The rent is too high because of an excess of demand. Thus, the clearest answer to skyrocketing rents is to meet demand. That means allowing builders to build up. Too often, a small but vocal minority of residents — “not in my backyard” (NIMBY) proponents — drown out sensible attempts by lawmakers to adjusting zoning for future growth.
Instead, try becoming a “yes, please in my backyard” advocate. There’s enough room in our cities for sustained growth. We just have to help make rents a little less colossal, and a little more realistic for its residents, those here and to come. Businesses beneficial to a community will remain only so long as their employees have housing that accommodates a productive workforce. Travel time in commute reduces that productivity.
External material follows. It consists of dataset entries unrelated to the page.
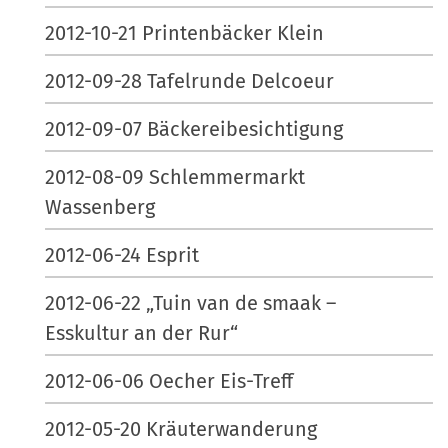
2012-10-21 Printenbäcker Klein
2012-09-28 Tafelrunde Delcoeur
2012-09-07 Bäckereibesichtigung
2012-08-09 Schlemmermarkt
Wassenberg
2012-06-24 Esprit
2012-06-22 „Tuin van de smaak –
Esskultur an der Rur“
2012-06-06 Oecher Eis-Treff
2012-05-20 Kräuterwanderung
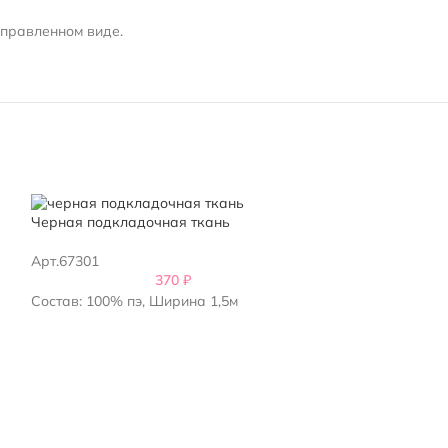
справленном виде.
Черная подкладочная ткань
темно-синяя по
Арт.67301
Арт.132001
370
₽
Состав: 100% пэ, Ширина 1,5м
Состав: 100% пэ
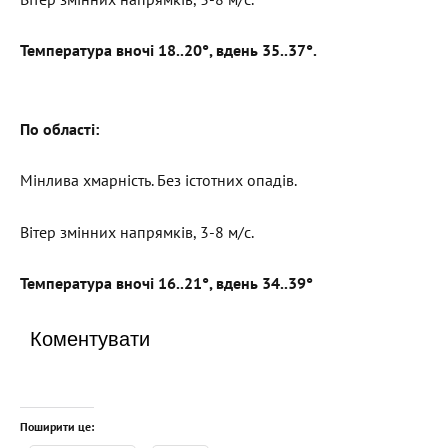
Температура вночі 18..20°, вдень 35..37°.
По області:
Мінлива хмарність. Без істотних опадів.
Вітер змінних напрямків, 3-8 м/с.
Температура вночі 16..21°, вдень 34..39°
Коментувати
Поширити це:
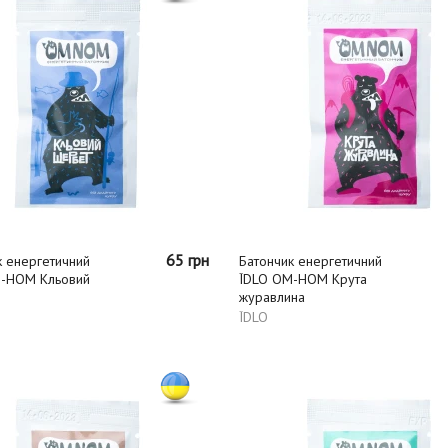
65 грн
к енергетичний
Батончик енергетичний
-НОМ Кльовий
ЇDLO ОМ-НОМ Крута
журавлина
ЇDLO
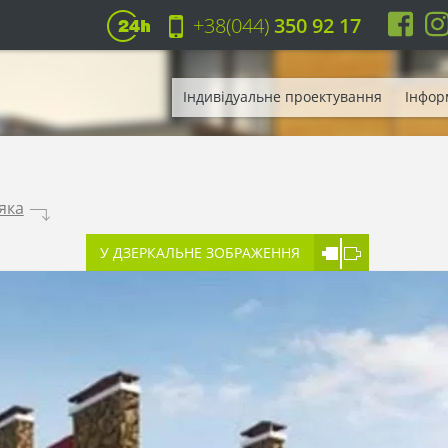
+38(044)
350 92 17
Індивідуальне проектування
Інфор
яка
.
У ДЗЕРКАЛЬНЕ ЗОБРАЖЕННЯ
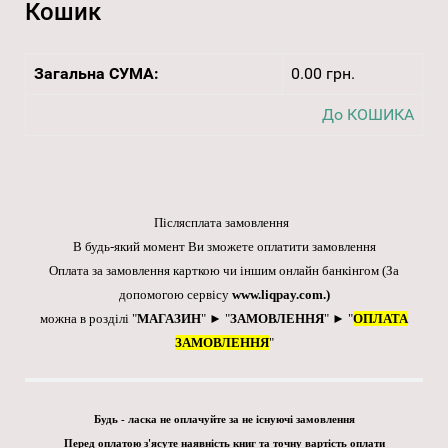
Кошик
Загальна СУМА:
0.00 грн.
До КОШИКА
Післясплата замовлення
В будь-який момент Ви зможете оплатити замовлення
Оплата за замовлення карткою чи іншим онлайн банкінгом
(За
допомогою сервісу
www.liqpay.com
.)
можна в розділі "
МАГАЗИН
" ► "
ЗАМОВЛЕННЯ
" ► "
ОПЛАТА
ЗАМОВЛЕННЯ
"
Будь - ласка не оплачуйте за не існуючі замовлення
Перед оплатою з'ясуте наявність книг та точну вартість оплати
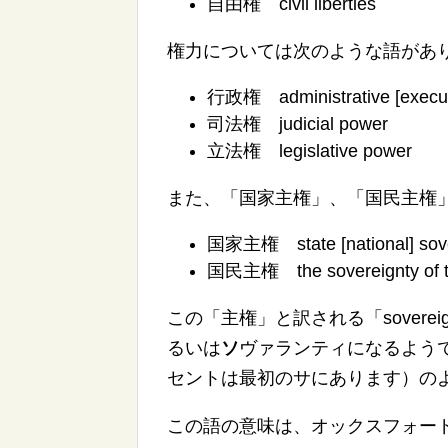
自由権 civil liberties
権力については次のような語があ
行政権 administrative [executiv
司法権 judicial power
立法権 legislative power
また、「国家主権」、「国民主権
国家主権
state
[
national
]
sov
国民主権 the sovereignty of t
この「主権」と訳される「sovere
るいは
ソ
ヴァランティになるよう
セントは最初のサにあります）の
この語の意味は、オックスフォー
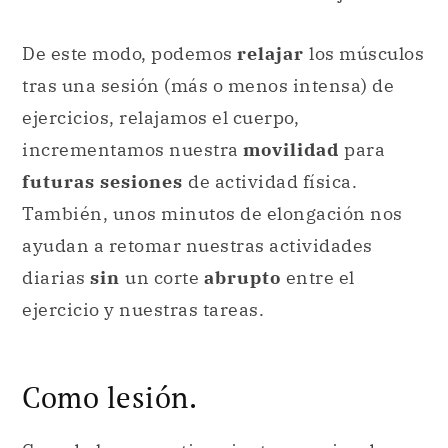
De este modo, podemos
relajar
los músculos
tras una sesión (más o menos intensa) de
ejercicios, relajamos el cuerpo,
incrementamos nuestra
movilidad
para
futuras sesiones
de actividad física.
También, unos minutos de elongación nos
ayudan a retomar nuestras actividades
diarias
sin
un corte
abrupto
entre el
ejercicio y nuestras tareas.
Como lesión.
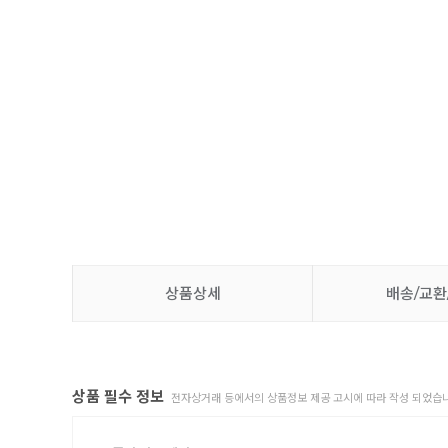
상품상세
배송/교환
상품 필수 정보
전자상거래 등에서의 상품정보 제공 고시에 따라 작성 되었습니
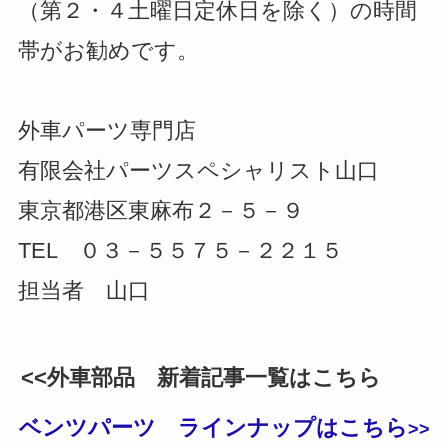
（第２・４土曜日定休日を除く）の時間
帯がお勧めです。
外車パーツ専門店
有限会社パーツスペシャリスト山口
東京都港区東麻布２－５－９
TEL ０３－５５７５－２２１５
担当者 山口
<<外車部品 新着記事一覧はこちら
ベンツパーツ ラインナップはこちら
>>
Businesses then respond, either politically for change or by relocating to more employee-friendly digs. Brokers and builders have a need to be concerned.
That while San Francisco is enmeshed in high cost complicated regulations, bureaucracies, and stunning void of city wide housing planning we will continue seeing absurd housing costs, both purchase and rental: a malady that’s part of the same blindness allowing a society to spend more on prisons than on schools, spend more on foreign wars than on health and well-being of it’s citizens. Ever hear of Rome?
Room for growth in San Fran? Have you seen San Francisco. The houses are practically on top of each other! And that was decades ago! The solution to high rents in L.A. is to LOWER RENTS! Rents are outrageous! They are twice or more as high as other states. It’s greed, plain and simple. Building more will not handle it. Rents just keep going up. My landlord told me straight out that they raised the rent “because we can.” No other reason. And this is in a so-called “rent controlled” area. Yeah, right.
In order to balance the situation and solve the shortage of housing, only option is to build more. There is no other magic to solve the problem. Liberalize the zoning rules and allow to build more housing units without compromising health and safety issues.
The best way to alleviate the shortage of inner-city housing and decay would be for cities to place an overlay over their entire city that would encourage adaptive reuse. The application would be subject to a pre-development review processed within a maximum of ninety days. The overlay would allow for multifamily, live/work and mixed use, depending on the economics and location. Parking requirements would be lessened to reduce inner city traffic and to encourage the use of public transportation and shared vehicle solutions. Off-site parking could be used as a function of density calculations.
The solution is not to build more, developers will always give this as a first option because it puts more money in their pockets. The real problem is in lack of control over investors. In America we pride ourselves on free market however this is back firing. I work the San Diego area and I can tell you the real reason for sky high prices is not high paying jobs with high demand. In our downtown area a vast majority (about 18% last time I looked) of all units were owned by 3 men. These men have set very high rental rates and if one wishes to live downtown they must pay it. Often times these rates are double what it would cost to buy the unit if it were placed on the open market. The real problem with the housing market is greed. For those watching closely we are back at the same place we were in 2006, I do not predict a rosy outcome for us or our children.
On top of the improved economy, in Los Angeles, East San Gabriel, Asian community many new immigrants come with foreign investment money as well as new business make the rental market more demanding and the study may not able to cover such scare ethic minority situation. A house often rented to share families.
I am an engineer with real estate background and is sad to see the quality of life change do to lack of high paying jobs and foreign investments.